Oxford Academy, which was put in special measures in January after failing an Ofsted inspection, saw the percentage of pupils achieving five A* to C grades at GCSE including English and maths leap from 26 per cent last year to 39 per cent yesterday.
Meanwhile the 800-pupil Oxford Spires Academy, which expected a success rate of more than 60 per cent, instead saw last year’s 57 per cent figure drop to 49 per cent.
Headteacher of the Glanville Road school Sue Croft said a small number of marks lost by a few pupils had had a significant impact on the overall result.
She said: “If people didn’t know we were going for 60 per cent they would look at our results and say they were good. We won’t be doing massive remarking.
“The students have still done better than the national average and a lot of children are going to be very happy today.”

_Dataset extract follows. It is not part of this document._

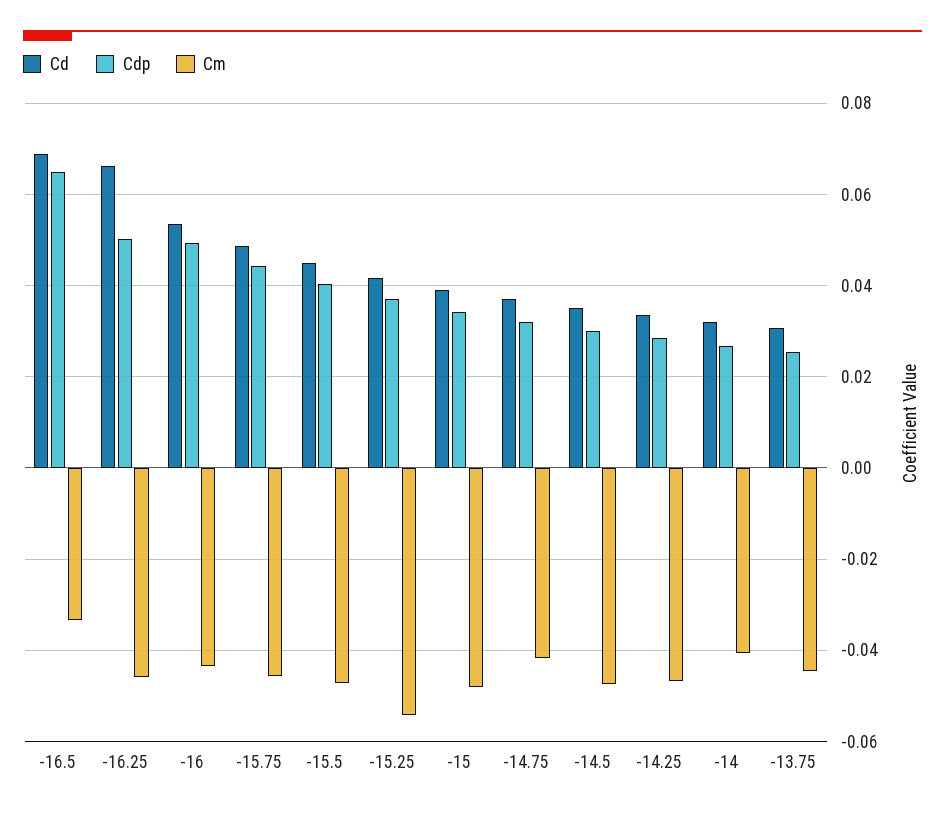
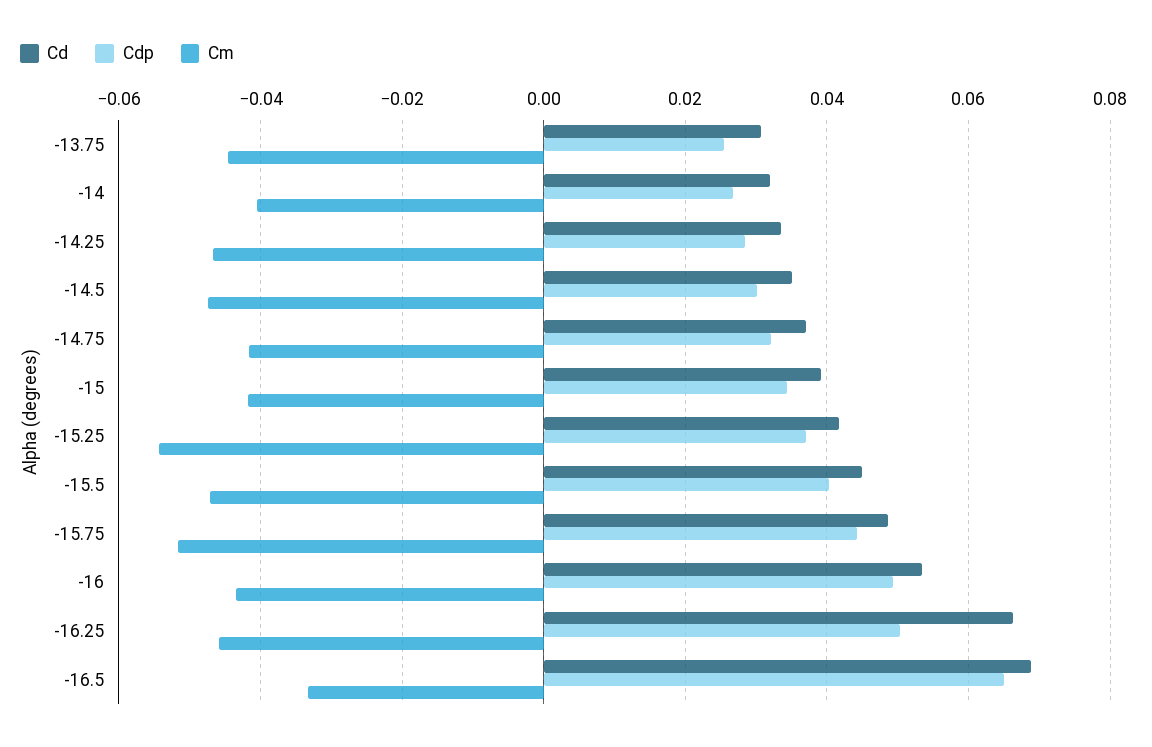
Cm, -15.75: -0.046 -> -0.052
Cm, -15: -0.048 -> -0.042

She added: “It means we have got to work hard next year.”
Oxford Academy, in Sandy Lane West, was last year’s worst performing secondary in the county.
While the 950-pupil school is still bottom of the results table – and below the Government’s floor target with 39 per cent – the increase was welcomed.
Executive headteacher David Brown, who was brought in to raise standards, said pupils had put in an “inordinate” amount of hard work.
This year 82 per cent of students achieved five or more A* to C grades, which is a 32 percentage points increase, and 35 pupils gained at least one A* or A grade.
Mr Brown said: “In a tough year when results are going down we are going the other way.
“We still have a lot of hard work to do but I promised I’d improve results, which I have.”
He put improvements down to hardworking staff and improvements to staff morale, adding: “This is not finished. It is the first step on a journey taking Oxford Academy on a journey where it should have been all along.”
Early indications suggest around 60 per cent of Oxfordshire pupils have achieved the benchmark of five A*-C grades including English and maths, compared to 57.9 per cent last year.
Oxfordshire County Council children, education and families cabinet member Melinda Tilley said: “At a national level, much is already being made of the proportion of top grades apparently falling for the second year running.
“We can’t say at this stage whether Oxfordshire has bucked that trend but if confirmed, early indications for A* to C including English and maths would represent an improvement on the county’s results last year, obviously something we hope is borne out.”